Exercise goal
For the copy, please give all of the data again exactly and leave the pictures out.

Stored data
--------------------------------

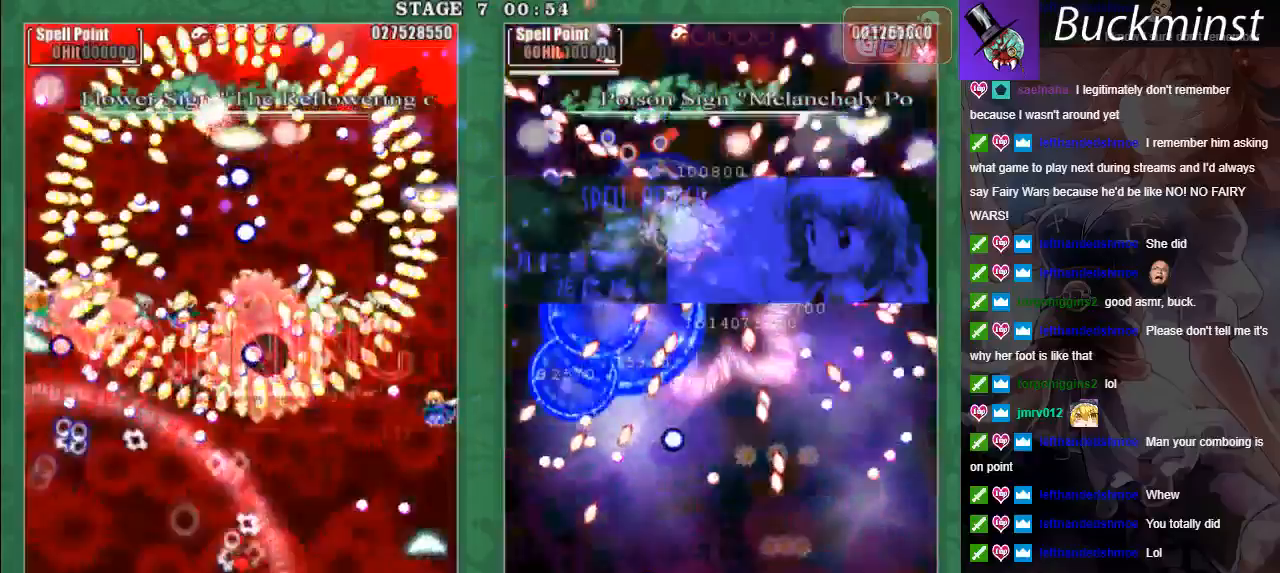
{"buttons": [], "left_stick": "left", "events": [[17, "A", "down"], [33, "left_stick", "down"], [100, "A", "up"], [100, "left_stick", "down-right"], [183, "A", "down"], [200, "left_stick", "center"], [267, "A", "up"], [267, "left_stick", "up-left"], [367, "A", "down"], [417, "left_stick", "left"], [467, "A", "up"]]}
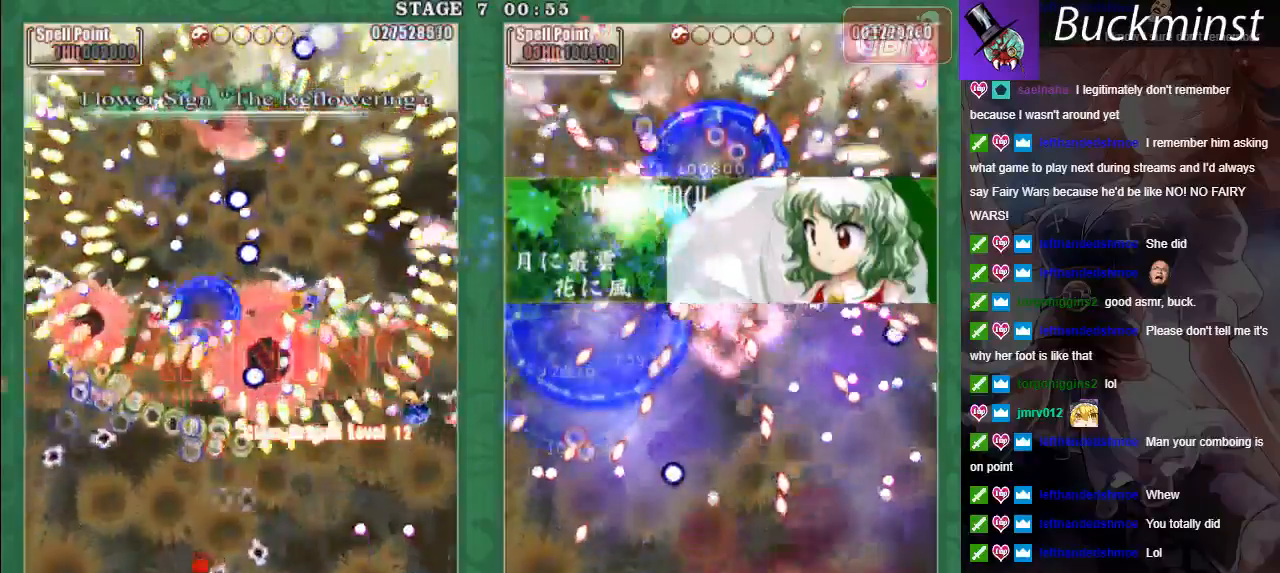
{"buttons": ["A", "X", "L2"], "left_stick": "up-left", "events": [[33, "A", "down"], [100, "A", "up"], [117, "left_stick", "down"], [200, "A", "down"], [250, "X", "down"], [283, "left_stick", "up"], [317, "A", "up"], [333, "L2", "down"], [350, "A", "down"], [467, "left_stick", "up-left"]]}
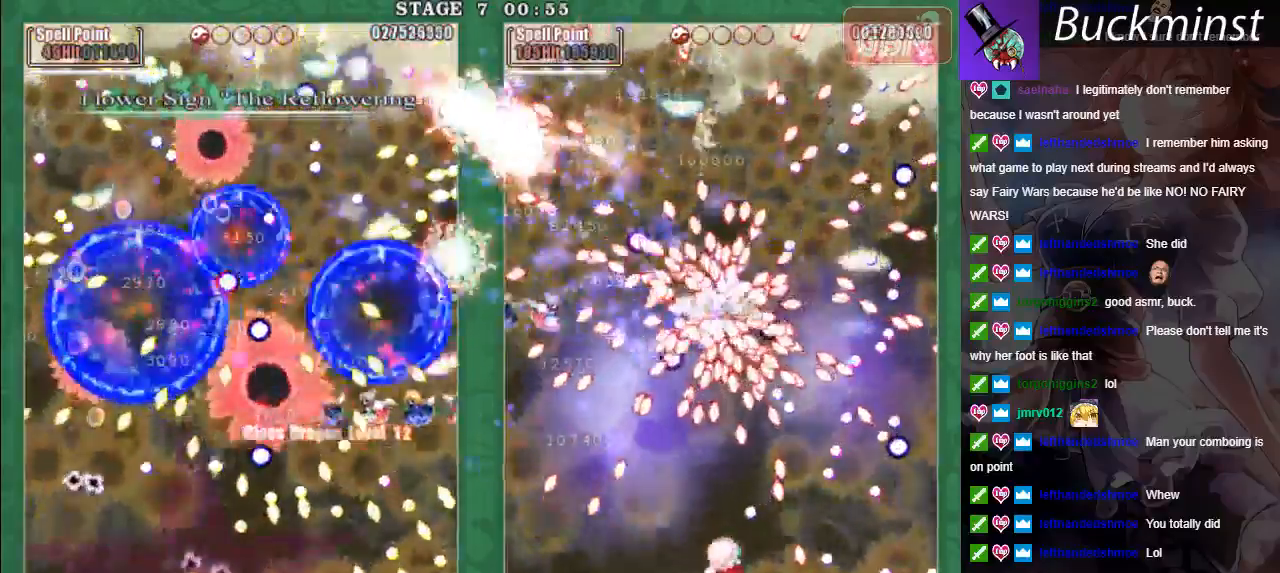
{"buttons": ["A", "X", "L2"], "left_stick": "left", "events": [[17, "L2", "up"], [50, "left_stick", "down-left"], [417, "left_stick", "left"], [450, "L2", "down"]]}
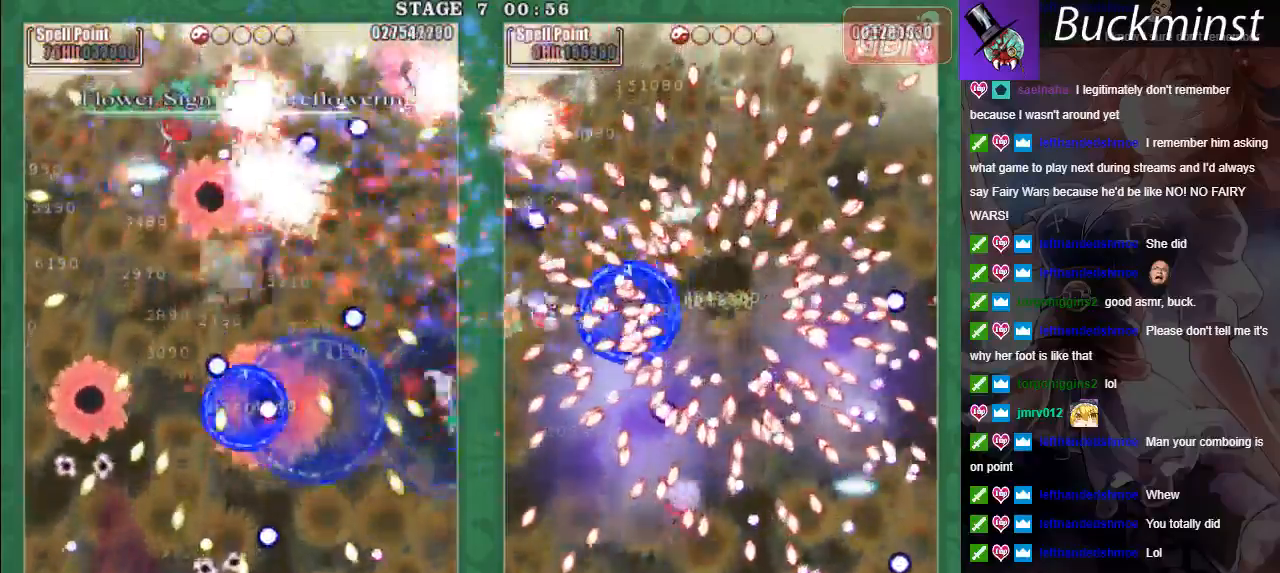
{"buttons": ["A", "X"], "left_stick": "up", "events": [[33, "left_stick", "center"], [133, "L2", "up"], [450, "left_stick", "up-left"], [500, "left_stick", "up"]]}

--------------------------------

Solution to this problem
{"buttons": [], "left_stick": "left", "events": [[17, "A", "down"], [33, "left_stick", "down"], [100, "A", "up"], [100, "left_stick", "down-right"], [183, "A", "down"], [200, "left_stick", "center"], [267, "A", "up"], [267, "left_stick", "up-left"], [367, "A", "down"], [417, "left_stick", "left"], [467, "A", "up"]]}
{"buttons": ["A", "X", "L2"], "left_stick": "up-left", "events": [[33, "A", "down"], [100, "A", "up"], [117, "left_stick", "down"], [200, "A", "down"], [250, "X", "down"], [283, "left_stick", "up"], [317, "A", "up"], [333, "L2", "down"], [350, "A", "down"], [467, "left_stick", "up-left"]]}
{"buttons": ["A", "X", "L2"], "left_stick": "left", "events": [[17, "L2", "up"], [50, "left_stick", "down-left"], [417, "left_stick", "left"], [450, "L2", "down"]]}
{"buttons": ["A", "X"], "left_stick": "up", "events": [[33, "left_stick", "center"], [133, "L2", "up"], [450, "left_stick", "up-left"], [500, "left_stick", "up"]]}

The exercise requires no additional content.